Meine Neugierde hat mich schon immer angetrieben, mehr über die Forschung anderer Menschen zu erfahren. Daher begann ich anschließend, bei Soapbox Science mitzuarbeiten. Die Zusammenarbeit mit anderen Menschen bereitet mir dabei besonders viel Freude. Für mich ist die Teamarbeit der Höhepunkt in der Wissenschaftskommunikation. Ich halte auch immer Ausschau nach neuen Entwicklungen und Ideen in anderen Städten und prüfe, ob sich diese Formate auch nach Berlin übertragen lassen.

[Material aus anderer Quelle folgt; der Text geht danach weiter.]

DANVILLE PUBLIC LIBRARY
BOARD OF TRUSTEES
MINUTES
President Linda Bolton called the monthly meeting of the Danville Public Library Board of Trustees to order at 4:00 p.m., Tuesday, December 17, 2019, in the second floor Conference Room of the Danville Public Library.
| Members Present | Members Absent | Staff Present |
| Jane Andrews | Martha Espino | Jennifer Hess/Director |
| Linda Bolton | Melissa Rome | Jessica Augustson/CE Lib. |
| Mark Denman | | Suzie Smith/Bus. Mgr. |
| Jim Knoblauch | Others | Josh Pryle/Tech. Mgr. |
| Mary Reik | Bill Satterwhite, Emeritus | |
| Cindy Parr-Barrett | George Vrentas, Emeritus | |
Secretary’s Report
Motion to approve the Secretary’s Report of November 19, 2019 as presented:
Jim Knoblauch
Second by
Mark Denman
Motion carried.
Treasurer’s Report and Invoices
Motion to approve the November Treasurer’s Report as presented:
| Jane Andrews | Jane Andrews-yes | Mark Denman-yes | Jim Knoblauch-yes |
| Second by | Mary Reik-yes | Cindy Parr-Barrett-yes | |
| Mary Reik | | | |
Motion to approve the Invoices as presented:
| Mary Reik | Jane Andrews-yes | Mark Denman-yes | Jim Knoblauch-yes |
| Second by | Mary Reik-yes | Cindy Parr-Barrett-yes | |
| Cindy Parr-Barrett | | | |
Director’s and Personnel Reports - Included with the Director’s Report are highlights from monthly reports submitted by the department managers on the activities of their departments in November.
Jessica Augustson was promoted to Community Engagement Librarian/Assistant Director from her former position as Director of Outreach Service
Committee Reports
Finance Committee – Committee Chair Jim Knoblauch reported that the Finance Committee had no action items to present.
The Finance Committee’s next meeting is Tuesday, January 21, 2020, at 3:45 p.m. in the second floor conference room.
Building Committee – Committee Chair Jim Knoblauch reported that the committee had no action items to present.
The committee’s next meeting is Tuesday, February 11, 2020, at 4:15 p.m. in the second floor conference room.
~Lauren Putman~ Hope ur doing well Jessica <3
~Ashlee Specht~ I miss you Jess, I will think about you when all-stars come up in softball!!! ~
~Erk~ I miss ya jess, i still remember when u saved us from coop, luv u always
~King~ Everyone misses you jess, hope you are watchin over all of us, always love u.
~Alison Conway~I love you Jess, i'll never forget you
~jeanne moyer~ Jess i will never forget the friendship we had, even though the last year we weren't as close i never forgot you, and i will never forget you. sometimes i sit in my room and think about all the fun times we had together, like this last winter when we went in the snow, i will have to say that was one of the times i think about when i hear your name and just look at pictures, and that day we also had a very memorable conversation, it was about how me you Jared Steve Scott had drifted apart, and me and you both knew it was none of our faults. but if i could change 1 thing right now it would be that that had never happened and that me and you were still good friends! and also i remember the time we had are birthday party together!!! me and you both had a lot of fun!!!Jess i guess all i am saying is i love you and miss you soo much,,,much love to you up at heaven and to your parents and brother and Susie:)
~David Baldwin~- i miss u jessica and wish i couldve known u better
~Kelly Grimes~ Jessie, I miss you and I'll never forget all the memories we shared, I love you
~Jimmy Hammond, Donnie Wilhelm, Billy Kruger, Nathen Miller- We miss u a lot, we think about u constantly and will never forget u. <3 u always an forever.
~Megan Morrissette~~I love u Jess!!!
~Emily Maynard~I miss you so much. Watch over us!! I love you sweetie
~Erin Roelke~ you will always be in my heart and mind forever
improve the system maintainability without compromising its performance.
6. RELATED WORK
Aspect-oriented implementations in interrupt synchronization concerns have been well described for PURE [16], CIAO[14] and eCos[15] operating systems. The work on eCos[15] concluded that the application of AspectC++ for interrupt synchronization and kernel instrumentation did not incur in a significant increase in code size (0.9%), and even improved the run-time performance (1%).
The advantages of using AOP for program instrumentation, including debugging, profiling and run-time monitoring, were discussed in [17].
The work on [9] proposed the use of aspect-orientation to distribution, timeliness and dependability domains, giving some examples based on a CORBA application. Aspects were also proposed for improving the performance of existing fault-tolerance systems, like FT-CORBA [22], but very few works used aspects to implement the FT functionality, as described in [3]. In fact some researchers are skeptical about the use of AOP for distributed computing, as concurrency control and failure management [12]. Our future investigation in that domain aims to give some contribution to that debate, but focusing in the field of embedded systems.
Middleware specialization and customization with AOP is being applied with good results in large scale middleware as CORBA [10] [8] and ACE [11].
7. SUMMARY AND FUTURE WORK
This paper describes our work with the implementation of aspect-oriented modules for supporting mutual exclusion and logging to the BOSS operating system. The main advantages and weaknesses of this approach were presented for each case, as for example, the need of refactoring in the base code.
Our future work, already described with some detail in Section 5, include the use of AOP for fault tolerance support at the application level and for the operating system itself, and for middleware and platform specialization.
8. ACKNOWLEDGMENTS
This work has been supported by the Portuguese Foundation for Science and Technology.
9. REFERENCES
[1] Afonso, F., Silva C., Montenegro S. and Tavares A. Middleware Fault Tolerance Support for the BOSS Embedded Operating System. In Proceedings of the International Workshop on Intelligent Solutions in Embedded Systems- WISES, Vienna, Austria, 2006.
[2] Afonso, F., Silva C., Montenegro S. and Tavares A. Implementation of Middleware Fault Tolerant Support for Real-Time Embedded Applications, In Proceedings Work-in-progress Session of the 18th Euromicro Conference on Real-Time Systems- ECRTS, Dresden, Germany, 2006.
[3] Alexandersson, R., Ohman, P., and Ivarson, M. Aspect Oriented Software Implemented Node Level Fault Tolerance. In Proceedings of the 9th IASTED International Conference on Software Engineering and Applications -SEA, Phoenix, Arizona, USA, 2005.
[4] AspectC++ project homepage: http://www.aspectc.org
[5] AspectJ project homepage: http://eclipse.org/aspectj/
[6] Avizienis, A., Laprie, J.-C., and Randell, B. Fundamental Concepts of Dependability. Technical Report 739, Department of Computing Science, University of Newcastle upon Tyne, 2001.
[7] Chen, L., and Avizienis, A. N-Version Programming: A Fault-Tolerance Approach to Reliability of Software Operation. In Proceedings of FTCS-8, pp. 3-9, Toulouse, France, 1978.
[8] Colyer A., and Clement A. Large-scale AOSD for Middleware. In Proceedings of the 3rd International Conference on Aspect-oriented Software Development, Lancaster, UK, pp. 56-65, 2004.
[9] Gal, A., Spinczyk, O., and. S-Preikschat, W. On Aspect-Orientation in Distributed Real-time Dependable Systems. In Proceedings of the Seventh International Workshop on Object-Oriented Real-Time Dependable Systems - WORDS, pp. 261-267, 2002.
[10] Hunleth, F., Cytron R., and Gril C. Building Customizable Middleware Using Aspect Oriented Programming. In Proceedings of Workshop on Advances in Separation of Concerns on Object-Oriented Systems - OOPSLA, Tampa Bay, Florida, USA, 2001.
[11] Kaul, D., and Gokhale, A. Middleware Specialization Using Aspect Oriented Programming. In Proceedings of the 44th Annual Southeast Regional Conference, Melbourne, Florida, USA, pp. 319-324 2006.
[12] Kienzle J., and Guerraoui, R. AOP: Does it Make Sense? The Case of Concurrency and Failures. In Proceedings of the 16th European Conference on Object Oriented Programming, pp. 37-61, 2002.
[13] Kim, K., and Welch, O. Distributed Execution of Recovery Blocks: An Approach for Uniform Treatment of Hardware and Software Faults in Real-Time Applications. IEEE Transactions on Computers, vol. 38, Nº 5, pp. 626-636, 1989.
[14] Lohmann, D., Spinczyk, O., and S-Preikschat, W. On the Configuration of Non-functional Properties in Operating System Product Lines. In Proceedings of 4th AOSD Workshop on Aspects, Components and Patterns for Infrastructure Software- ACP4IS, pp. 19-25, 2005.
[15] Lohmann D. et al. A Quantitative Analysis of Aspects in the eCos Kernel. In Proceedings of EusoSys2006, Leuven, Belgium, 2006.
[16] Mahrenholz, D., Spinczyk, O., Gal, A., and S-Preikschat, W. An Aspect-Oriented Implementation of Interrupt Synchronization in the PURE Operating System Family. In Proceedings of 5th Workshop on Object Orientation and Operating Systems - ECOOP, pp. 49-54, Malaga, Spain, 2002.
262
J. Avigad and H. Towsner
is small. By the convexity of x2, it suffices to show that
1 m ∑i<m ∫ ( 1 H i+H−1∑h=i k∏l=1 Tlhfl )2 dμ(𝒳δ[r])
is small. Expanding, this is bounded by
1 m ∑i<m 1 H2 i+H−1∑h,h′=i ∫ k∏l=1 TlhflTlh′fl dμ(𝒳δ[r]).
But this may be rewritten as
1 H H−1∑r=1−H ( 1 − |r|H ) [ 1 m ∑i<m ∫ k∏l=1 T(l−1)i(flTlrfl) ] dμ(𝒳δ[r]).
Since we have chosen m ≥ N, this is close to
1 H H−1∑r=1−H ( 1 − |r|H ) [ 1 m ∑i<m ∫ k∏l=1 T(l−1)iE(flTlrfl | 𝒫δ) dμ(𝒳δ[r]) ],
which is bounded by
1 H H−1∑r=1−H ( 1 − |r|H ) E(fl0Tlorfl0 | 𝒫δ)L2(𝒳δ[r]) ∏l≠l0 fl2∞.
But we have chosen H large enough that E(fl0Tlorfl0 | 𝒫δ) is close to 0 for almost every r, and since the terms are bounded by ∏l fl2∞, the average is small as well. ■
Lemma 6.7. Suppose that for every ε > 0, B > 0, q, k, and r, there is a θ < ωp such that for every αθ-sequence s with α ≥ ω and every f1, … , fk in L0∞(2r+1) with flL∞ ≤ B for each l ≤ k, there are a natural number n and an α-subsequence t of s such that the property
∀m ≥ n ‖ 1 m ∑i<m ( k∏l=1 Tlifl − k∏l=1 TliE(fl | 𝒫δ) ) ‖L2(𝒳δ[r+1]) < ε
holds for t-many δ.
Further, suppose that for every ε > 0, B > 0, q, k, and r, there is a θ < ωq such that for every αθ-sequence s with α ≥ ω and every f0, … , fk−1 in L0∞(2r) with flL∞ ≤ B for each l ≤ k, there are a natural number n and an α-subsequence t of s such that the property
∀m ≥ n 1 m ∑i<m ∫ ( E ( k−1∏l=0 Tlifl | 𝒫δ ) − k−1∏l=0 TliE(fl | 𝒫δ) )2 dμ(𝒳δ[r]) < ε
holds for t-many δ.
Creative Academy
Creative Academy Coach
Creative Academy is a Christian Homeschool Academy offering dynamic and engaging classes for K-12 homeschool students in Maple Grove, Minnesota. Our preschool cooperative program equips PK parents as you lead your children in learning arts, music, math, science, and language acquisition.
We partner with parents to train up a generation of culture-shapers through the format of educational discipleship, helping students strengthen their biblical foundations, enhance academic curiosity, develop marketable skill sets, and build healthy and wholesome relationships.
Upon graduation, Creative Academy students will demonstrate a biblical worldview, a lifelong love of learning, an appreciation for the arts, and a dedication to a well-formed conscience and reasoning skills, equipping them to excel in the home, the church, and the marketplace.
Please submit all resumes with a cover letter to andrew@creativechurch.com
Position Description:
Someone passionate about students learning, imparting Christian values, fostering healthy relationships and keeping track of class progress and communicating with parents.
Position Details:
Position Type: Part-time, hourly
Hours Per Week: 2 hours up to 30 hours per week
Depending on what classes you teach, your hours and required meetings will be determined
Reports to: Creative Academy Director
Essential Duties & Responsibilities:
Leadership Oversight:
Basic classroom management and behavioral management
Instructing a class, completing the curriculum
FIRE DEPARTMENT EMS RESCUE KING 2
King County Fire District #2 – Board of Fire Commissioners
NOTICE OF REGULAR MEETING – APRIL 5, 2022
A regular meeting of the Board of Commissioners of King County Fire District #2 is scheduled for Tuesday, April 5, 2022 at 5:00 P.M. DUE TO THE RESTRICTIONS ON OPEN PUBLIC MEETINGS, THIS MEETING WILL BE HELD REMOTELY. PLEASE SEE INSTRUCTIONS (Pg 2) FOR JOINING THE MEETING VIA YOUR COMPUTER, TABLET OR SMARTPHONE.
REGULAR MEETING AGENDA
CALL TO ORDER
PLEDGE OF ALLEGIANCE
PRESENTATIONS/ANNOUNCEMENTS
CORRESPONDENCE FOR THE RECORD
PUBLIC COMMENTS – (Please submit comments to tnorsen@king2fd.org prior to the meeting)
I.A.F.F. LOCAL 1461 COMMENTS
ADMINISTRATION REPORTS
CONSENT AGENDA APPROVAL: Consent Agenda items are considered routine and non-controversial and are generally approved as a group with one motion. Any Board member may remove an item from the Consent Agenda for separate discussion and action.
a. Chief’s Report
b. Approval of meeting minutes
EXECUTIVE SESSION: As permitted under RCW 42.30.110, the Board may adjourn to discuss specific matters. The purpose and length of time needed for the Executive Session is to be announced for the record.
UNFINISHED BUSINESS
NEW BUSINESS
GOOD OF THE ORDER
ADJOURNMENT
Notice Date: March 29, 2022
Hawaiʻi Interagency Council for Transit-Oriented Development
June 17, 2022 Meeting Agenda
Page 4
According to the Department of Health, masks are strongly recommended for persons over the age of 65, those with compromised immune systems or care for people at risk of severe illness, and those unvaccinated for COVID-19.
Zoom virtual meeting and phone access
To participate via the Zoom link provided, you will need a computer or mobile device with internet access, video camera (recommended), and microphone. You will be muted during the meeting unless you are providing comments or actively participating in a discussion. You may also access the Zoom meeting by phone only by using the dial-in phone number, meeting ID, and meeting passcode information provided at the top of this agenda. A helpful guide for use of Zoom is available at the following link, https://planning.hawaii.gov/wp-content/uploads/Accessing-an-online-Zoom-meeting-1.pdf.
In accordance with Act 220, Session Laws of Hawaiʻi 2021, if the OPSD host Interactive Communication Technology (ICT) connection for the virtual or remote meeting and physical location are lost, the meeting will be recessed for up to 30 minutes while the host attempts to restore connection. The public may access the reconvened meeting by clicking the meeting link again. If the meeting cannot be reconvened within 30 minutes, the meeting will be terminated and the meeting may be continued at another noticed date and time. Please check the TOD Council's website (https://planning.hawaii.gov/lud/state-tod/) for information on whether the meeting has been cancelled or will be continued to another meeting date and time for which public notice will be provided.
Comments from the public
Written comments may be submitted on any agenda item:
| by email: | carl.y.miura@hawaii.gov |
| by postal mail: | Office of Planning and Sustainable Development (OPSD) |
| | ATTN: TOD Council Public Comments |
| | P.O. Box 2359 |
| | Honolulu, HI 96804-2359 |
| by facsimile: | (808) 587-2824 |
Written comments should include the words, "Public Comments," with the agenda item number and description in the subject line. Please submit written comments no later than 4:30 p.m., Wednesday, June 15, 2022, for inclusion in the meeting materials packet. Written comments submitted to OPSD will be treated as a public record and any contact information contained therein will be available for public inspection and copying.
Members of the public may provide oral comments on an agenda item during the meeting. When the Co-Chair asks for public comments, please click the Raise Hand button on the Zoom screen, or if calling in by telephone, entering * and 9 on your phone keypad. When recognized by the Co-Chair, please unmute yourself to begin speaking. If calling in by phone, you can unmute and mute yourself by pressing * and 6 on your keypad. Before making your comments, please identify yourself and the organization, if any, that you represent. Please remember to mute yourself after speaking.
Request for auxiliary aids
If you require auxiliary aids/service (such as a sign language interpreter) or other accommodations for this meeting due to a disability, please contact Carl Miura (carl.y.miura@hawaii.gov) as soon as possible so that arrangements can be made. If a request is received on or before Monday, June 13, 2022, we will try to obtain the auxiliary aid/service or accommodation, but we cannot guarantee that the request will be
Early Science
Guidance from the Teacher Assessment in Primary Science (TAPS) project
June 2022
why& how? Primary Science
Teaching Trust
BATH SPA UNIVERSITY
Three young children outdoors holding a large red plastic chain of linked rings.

Meine Augen sind stets offen für neue Möglichkeiten.

Gibt es aus ihrer Sicht Trends, die ihre Arbeit in den nächsten Jahren beeinflussen werden im Bereich Wissenschaftskommunikation?

Ich glaube, dass wir jetzt alle ein bisschen mehr von den Online-Events Abstand nehmen möchten. In der Vergangenheit fand ich sie zwar sehr bereichernd, da sie es ermöglichten, Menschen zu erreichen, die möglicherweise nicht in der Stadt sind oder aus anderen Gründen nicht an den Veranstaltungen teilnehmen können. Doch ich habe den Eindruck, dass viele Menschen die Zusammenarbeit vor Ort vermissen.

Daher haben sich die Teams von Soapbox Science und LGBTQ+ STEM Berlin zusammengeschlossen, um zu erkunden, wie wir unsere Events vor Ort wieder attraktiver gestalten können. Ich glaube, dass die Zusammenarbeit zwischen verschiedenen Gruppen die Möglichkeit bietet, gemeinsam neue Ideen zu entwickeln. Tatsächlich erhalten wir vermehrt Anfragen zur Kooperation, was zeigt, dass immer mehr Menschen daran interessiert sind, gemeinsam etwas zu schaffen.